:: WORK TO BE COMPLETED ::
According to the text on cannabis as medicine, why did the writer learn ways to take low doses? Answer in one to three sentences.

:: GIVEN TEXT ::
I’m obsessed with forests. Wild flowers thrill me to bits. And edible plants? Well let’s just say if you want advice or knowledge about a plant you can’t eat, you should probably ask someone else.

But there’s one plant that’s had a remarkable impact on my life yet I can barely talk about without exhausting levels of judgement and awkwardness, and that’s cannabis.

Cannabis has been in my life a long time and I have far too many hilarious anecdotes to share about this glorious plant. But what I want to talk about is this plant as a medicine and the horrific impacts that prohibition has had with our relationship with this clever herb.

When I was a teenager everyone I know was smoking it. And I mean everyone. What made me different was that I had chronic pain issues from my early teens onwards. And while everyone was having fun getting high, what I was really noticing was that it actually helped my pain.

There was no way I was ever going to have that conversation with my doctor though. How much trouble would I get in? So instead I spent years visiting rheumatologists and physios and gps and never mentioning it. They prescribed me every pharmaceutical medicine under the sun, which have destroyed my guts. I have lifelong problems as a result of “medicine” I took in my early 20s.

However when I was in my early 20s I started to have conversations with old hippies around me about better ways to ingest it. I started to eat it and drink it. And I learnt ways to take low doses so I could keep functioning through each and every day as well as manage my pain without big costs to my body and wallet.

:: Page images and extracted text ::
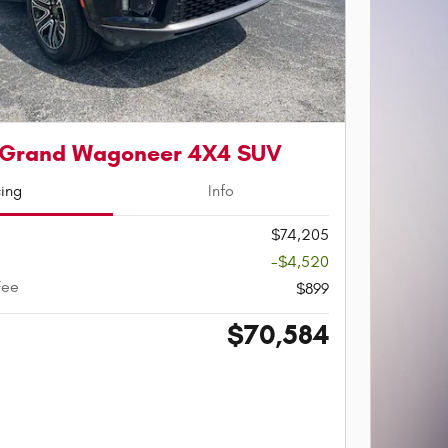
 Grand Wagoneer 4X4 SUV
cing
Info
$74,205
-$4,520
Fee
$899
$70,584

:: SOLVED PROBLEM ::
The writer learned to take low doses to keep functioning through each day while still managing their pain. Doing it this way also avoided big costs to their body and wallet.